Dating back to 2004 in its current iteration, the hpcfactor.com membership database has been blighted by SPAM. We are no different to any web community in this regard. A can be a particular problem as many accounts that we may miss are registered and (if they survive) become a valuable commodity to sell as trojan accounts for use in mischief at a later date.

The moderation team at HPC:Factor does a great job of ensuring that these ‘pay per post’ (usually from Indian IP’s) urchins are wasting their time, but it does not stop them from trying. At one point we were having to content with several hundred a day, and had to shutdown registration completely. A custom layer that I wrote to sit on-top of the BBS registration system has done a good job to convert that SPAM torrent into a trickle of a “couple of times a month”.

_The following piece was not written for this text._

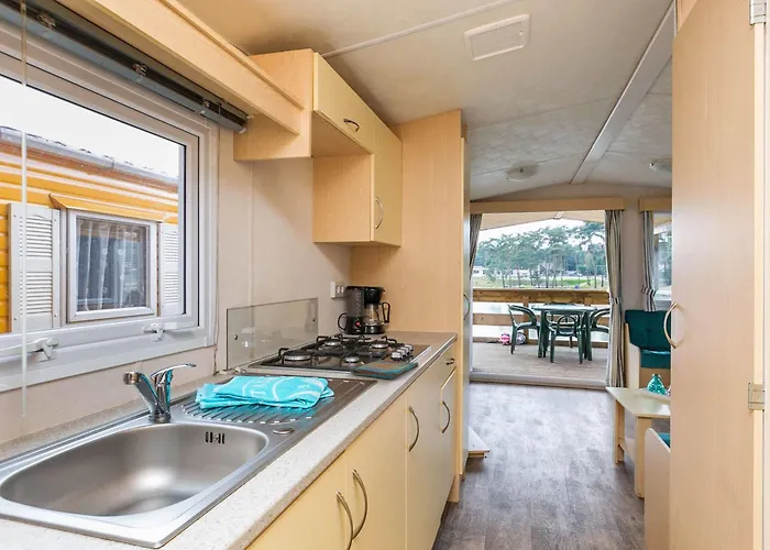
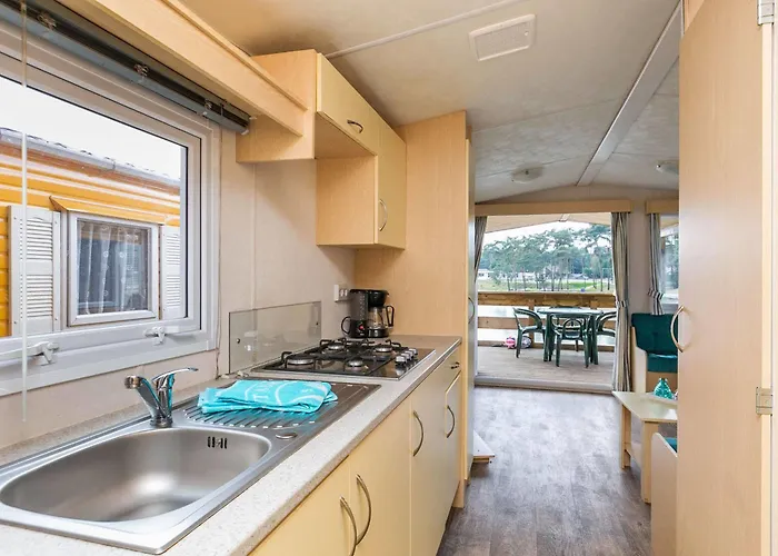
- dish towel [350,359,419,380]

Over the years, I have added more and more banned email domains to a ban list that is maintained in the user registration database. It occurred to me that as that list has increased, the historic pool of user account has never been re-parsed against the updated banned domains list.

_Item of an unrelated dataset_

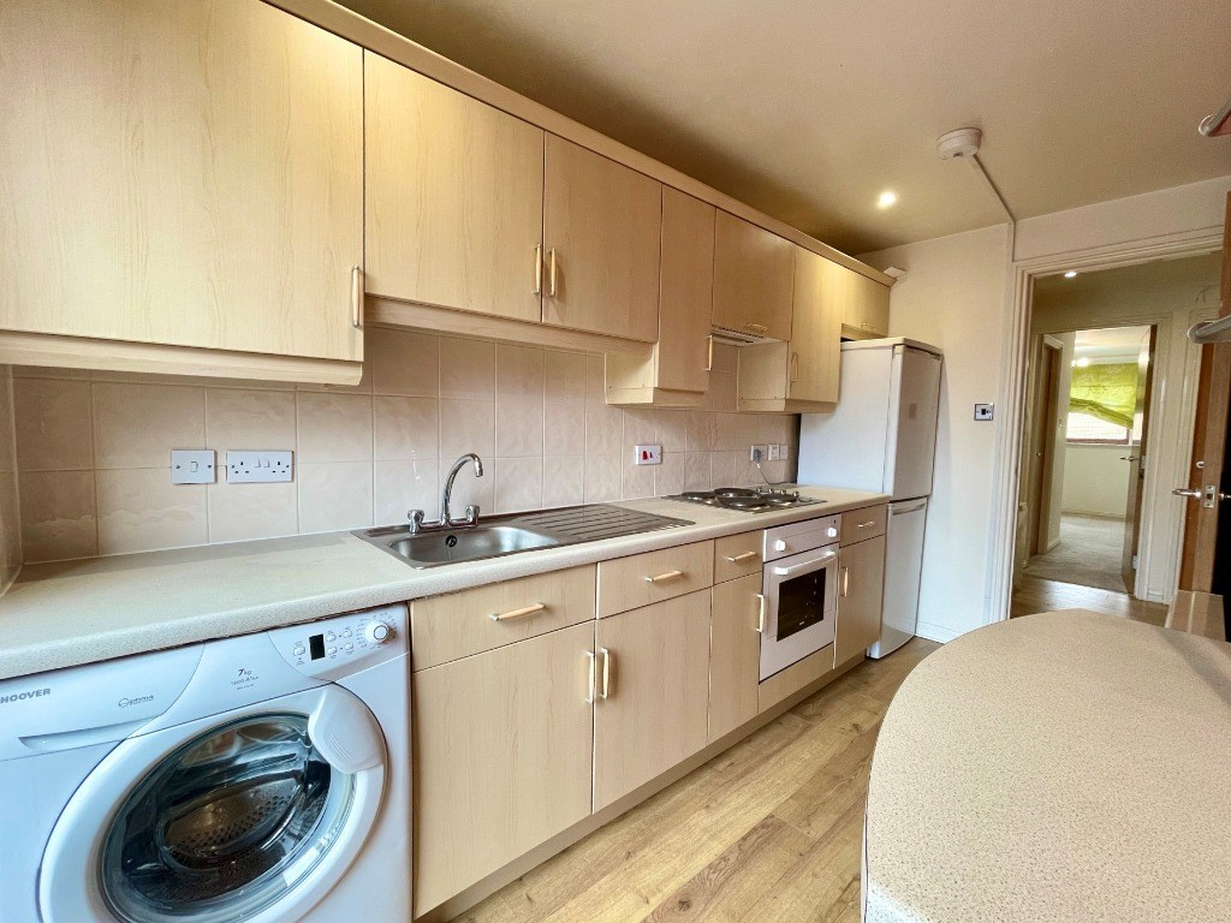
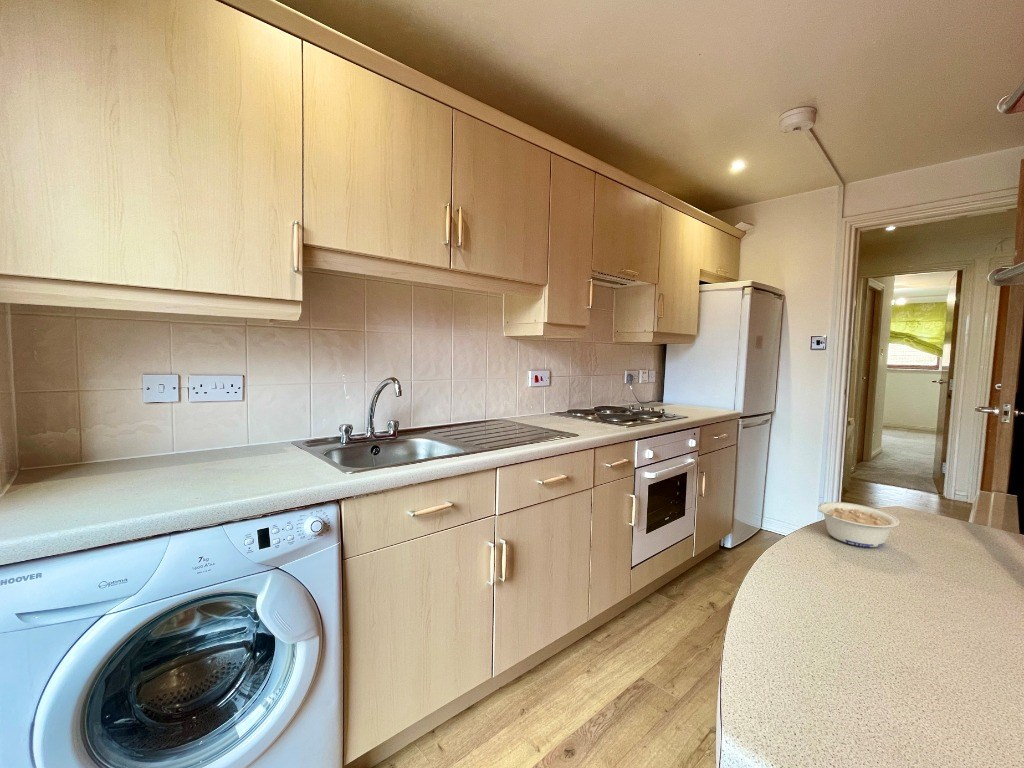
+ legume [817,501,901,548]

Sounds simple right? Fire up SQL Server Management Studio and create a SQL SELECT LIKE IN query… is it that simple?

 

The Solution

Yes actually it is.

The obvious logic that you want to follow is to take this syntax

SELECT id, username, emailaddress
FROM members
WHERE emailaddress IN (
   SELECT emailaddress FROM bannedemails
)

… and merge it with a LIKE statement to create a SELECT LIKE IN query, something like

SELECT id, username, emailaddress
FROM members
WHERE emailaddress LIKE IN (
   SELECT '%' + emailaddress FROM bannedemails
)

Unfortunately however this syntax is completely illegal.

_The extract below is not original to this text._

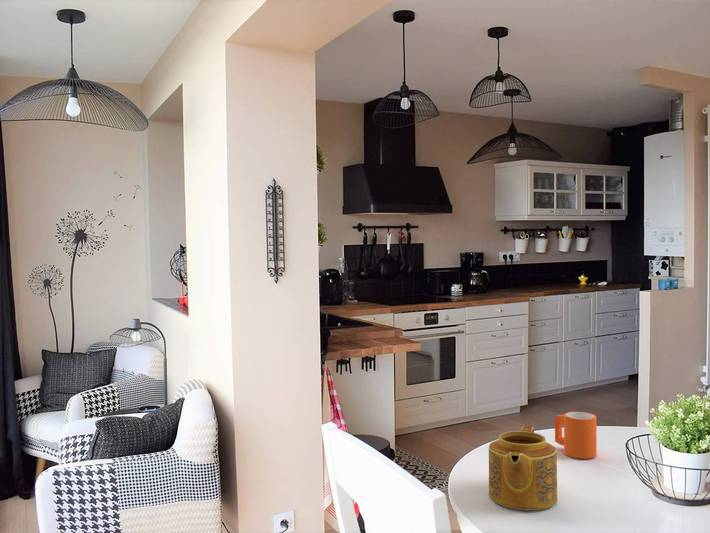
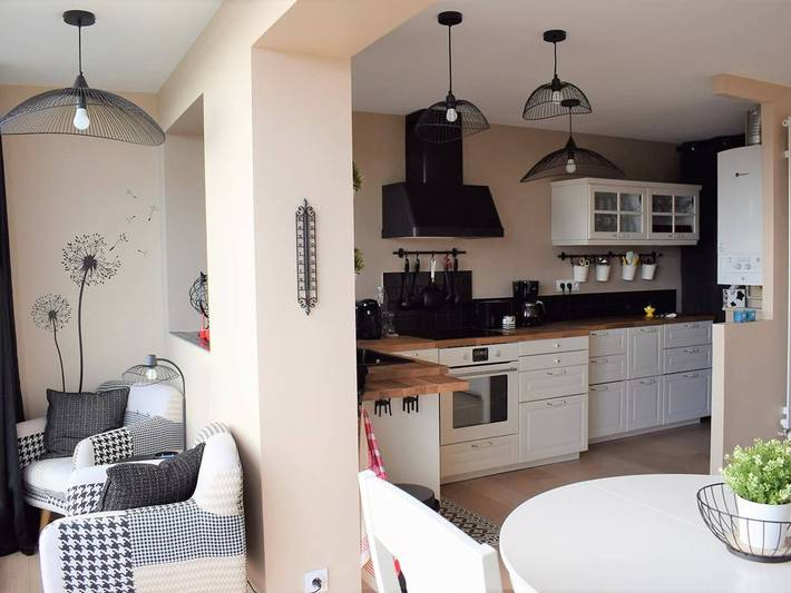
- teapot [488,425,559,511]
- mug [554,411,598,460]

The answer is to perform the LIKE/IN as part of an INNER JOIN

SELECT members.id, members.username, members.emailaddress
FROM members
INNER JOIN bannedemails ON members.emailaddress LIKE '%' + bannedemails.emailaddress

 

Performance

This is a not a “real time” friendly SQL expression. The inefficiency of using LIKE evaluation becomes very apparent as the record set scales. The HPC:Factor database had 2,271 banned email domains and 30,336 user. Giving a total record iteration and evaluation count of 68,893,056 rows.

The total query execution time for this on was 2 minutes 13 seconds (ouch). Having said that, on reviewing why it took that long, I realised that at some point in time I was being extremely stingy with the SQL Server VM. It only had access to 2 CPU cores and 12 GB of RAM. The hypervisor server itself has access to a 10 core hyper-threaded Xeon.

 

The Result

I have a lot of respect and sympathy for people who use VPNs and temporary email addresses and I genuinely understand why they feel the need (or in some cases must, depending on what part of the world you are in).

I saying that, I also have to deal with the issue from the other side of the equation. If the website is having a bad day, it’s usually because of something coming from one or both of these camps. As ever in life, a minority will insist on spoiling a good thing for everyone else.

After running the query, we had only missed 8 user accounts – credit to the moderation team. The oldest account was 26/09/2006 and my favourite that we probably should not have missed was “mrputin” from January 2013.